Over the subsequent years, our food supply chain became so efficient we have been able to get any type of food we can dream of, any time we want. Strawberries in December? Cherimoya (custard fruit) from Peru? No problem. We never saw any shortage unless some weather event froze all the oranges in Florida, for example. Even then they could still be imported from Brazil and might just cost a bit more than usual. With Covid-19, a strain has been placed on our normal food supply. Many Americans are feeling food insecurity for the first time in their lives. Some are feeling helpless and demoralized because of it. The urban garden movement gives us a way to feel more control over our own personal food destiny and that’s a good feeling. Not only does it get us out in the fresh air and provide a little physical exercise, it also makes us just plain feel good. The urban garden movement is inspirational and gives us a chance to feel part of a community while we are social distancing in our own back yards.

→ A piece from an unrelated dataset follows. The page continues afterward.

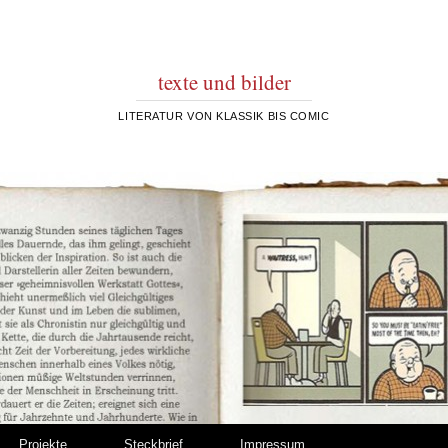
texte und bilder
LITERATUR VON KLASSIK BIS COMIC
Projekte
Steckbrief
Impressum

While I have had a garden in the past, my interest waned and the garden sat untouched for a number of years. The last few weeks, we have been preparing the soil, clearing out the weeds and starting seeds indoors to transplant to the garden when they are ready. Our tomatoes, eggplant and artichokes are already in the ground. I got the labels mixed up on some seedlings so we now have mystery squash growing in the garden. I bet its all zucchini! We are sowing other seeds directly in the garden now that the rain stopped and it feels like spring. We transplanted seedlings before the last spell of rain so had to cover them up with some plastic drinking glasses when it was really coming down. They seem to have made it through just fine.
The urban garden movement is alive and well in my back yard. Since we have more mystery squash, and lots of other seedlings and seeds, we may even branch out to the side yards. Of course the front yard would look great planted in vegetables, too. Who know? We may just have a completely edible landscape before we are through.We are happy to be part of the urban garden movement and feeling great about being more food secure this summer.